## What the task requires
Pick up the piece below about writing the Baffin Island short film right after its last sentence and keep it going.

## Document passage
# # # #
Following the positive reception of “The Puck Crisis”, I was assigned to write another short film for The Terrific Hour. That’s the problem with success – they always want you to do it again. Failure is easy. You mess up and it’s over. No one ever says,
“That was terrible, but we believe you can do even worse. Back to work!”
On the other hand, you do something good and it’s like,
“Splitting the atom was commendable, Professor Einstein. Now what else have you got?”
My advice: Do yourself a favor – fail quickly and be done with it. You’re going to fail eventually. Why not get it out of the way early and move on?
“Sometimes I read your stuff in the morning and I go straight back to bed.”
What can I tell you? You’re welcome.
My follow-up Hart and Lorne filmette was the “Baffin Island” movie.
Baffin Island is a remote and, at the risk of insulting its inhabitants, bleak and desolate, lobster-shaped island, lying just north of Canada’s Hudson’s Bay. Baffin Island is surprisingly (to me at least) the fifth largest island in the world. Which is something for its (as of 2008) eleven thousand inhabitants to crow about.
“We’re bigger than England!” (Although they have sixty-four million less people. Which is great, if you like “elbow room.”)
For the writer, a geographical and socio-cultural ignoramus…
Baffin Island is the quintessential metaphor for…
So how does that feel? … Was the premise of my mini mock documentary.
Okay, so here’s the backstory. Which prefaced the filmette.
# # # #
## Data provided
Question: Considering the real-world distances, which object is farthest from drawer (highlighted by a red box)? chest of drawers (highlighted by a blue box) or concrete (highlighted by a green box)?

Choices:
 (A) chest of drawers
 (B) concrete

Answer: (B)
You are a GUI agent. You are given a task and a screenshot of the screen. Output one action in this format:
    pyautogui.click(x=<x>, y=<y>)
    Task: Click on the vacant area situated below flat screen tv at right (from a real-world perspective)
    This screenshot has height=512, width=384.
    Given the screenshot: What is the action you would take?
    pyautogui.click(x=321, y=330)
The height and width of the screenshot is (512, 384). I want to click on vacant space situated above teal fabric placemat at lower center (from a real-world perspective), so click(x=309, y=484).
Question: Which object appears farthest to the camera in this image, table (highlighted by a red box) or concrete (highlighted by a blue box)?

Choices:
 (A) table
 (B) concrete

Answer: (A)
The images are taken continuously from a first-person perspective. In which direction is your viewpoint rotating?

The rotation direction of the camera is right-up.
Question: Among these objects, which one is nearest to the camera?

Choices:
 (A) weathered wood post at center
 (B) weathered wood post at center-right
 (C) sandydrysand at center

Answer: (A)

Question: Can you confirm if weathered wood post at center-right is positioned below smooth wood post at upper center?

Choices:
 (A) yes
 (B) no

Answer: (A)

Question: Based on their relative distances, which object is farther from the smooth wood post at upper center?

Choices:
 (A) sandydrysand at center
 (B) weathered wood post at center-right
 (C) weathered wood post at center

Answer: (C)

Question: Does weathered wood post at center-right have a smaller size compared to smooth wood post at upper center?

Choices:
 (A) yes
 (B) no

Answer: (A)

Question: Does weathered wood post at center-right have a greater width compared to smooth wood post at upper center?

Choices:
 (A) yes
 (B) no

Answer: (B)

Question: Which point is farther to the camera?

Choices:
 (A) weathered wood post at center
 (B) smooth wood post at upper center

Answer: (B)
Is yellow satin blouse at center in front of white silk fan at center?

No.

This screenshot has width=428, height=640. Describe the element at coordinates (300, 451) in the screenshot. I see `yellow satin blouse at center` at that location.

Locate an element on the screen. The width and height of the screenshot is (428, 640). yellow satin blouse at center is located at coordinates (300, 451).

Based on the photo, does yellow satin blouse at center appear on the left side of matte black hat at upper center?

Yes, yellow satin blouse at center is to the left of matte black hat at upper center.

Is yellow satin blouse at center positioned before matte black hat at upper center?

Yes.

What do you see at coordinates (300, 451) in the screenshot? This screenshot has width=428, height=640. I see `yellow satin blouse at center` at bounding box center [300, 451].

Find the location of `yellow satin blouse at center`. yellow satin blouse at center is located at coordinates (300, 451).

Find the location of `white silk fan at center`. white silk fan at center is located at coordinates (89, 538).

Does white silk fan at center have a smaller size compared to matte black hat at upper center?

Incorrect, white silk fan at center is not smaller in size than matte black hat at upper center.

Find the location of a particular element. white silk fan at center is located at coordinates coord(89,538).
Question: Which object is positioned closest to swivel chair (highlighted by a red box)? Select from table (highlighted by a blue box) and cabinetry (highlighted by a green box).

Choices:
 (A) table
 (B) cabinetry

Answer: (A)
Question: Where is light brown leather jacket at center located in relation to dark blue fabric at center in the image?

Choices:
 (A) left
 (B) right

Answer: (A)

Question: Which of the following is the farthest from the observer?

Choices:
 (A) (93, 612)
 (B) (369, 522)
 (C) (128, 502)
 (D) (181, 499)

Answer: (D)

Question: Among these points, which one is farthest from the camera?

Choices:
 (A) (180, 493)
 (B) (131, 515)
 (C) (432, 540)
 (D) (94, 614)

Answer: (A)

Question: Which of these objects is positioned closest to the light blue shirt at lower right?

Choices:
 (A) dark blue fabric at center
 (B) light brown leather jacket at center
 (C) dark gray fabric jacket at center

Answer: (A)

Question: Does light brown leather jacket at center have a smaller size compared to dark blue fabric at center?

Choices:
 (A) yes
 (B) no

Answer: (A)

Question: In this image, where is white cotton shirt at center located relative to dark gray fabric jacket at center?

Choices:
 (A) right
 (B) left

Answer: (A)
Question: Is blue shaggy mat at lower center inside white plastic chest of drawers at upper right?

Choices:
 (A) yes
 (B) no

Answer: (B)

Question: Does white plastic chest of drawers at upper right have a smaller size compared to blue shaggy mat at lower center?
# # # #
## Expected answer
The Baffin Island postal service had written to Ottawa (Note to Americans: That’s Canada’s capital city) requisitioning new hats for its postal workers. Ottawa subsequently responded by shipping the requested hats, but they were egregiously oversized.
(INSERT: Snapshot of chagrined Baffin Island postal worker wearing a plastic-visored postal worker cap falling down over his eyes. It would have fallen even further had its downward progress not be impeded by his nose.)
Urgent follow-up requests to ameliorate the situation were entirely ignored. This made the snubbed Baffin Islanders felt like nobody was paying attention. So the island’s inhabitants held a meeting and they decided upon a drastic resolution:
Baffin Island would secede immediately from Canada.
Their representatives sent an official letter announcing their departure to Ottawa.
But nobody paid any attention.
So they proceeded with their plan: They would establish the independent nation of Baffin Island.
The real work was now about to begin. It was a new country. And they needed just about everything.
First – Their own language.
It is hard to come up with an entirely new language. Ask Israel. Israel, of course, had the advantage of Old Testament Hebrew to draw on. But a lot of new things had been invented since Moses and harried Israeli philologists were responsible for filling in the gaps.
“I studied the entire Pentateuch. There is no word for ‘soap dish.’”
To mitigate this mammoth linguistic undertaking, Baffin Islanders decided to make things a little easier for themselves. Rather than devising an entirely new language, Baffin Islanders decided instead to take words they already knew – English words – and simply anoint them with alternate meanings.
CUT TO: A university lecture hall (actually at the University of Toronto)
An accredited Baffin Island linguistics professor stands before a gathering of
of “Baffin Island adults” (one of whom was myself, acting colder and further north), drilling them in the new national patois, “Baff-Lang”:
“All right class, repeat after me: For “The man put it pen on the table”, we will now say, “The chair put the shoe on the banana.”
The class dutifully repeated:
“The chair put the shoe on the banana.”
Next: A Baffin Island National Anthem.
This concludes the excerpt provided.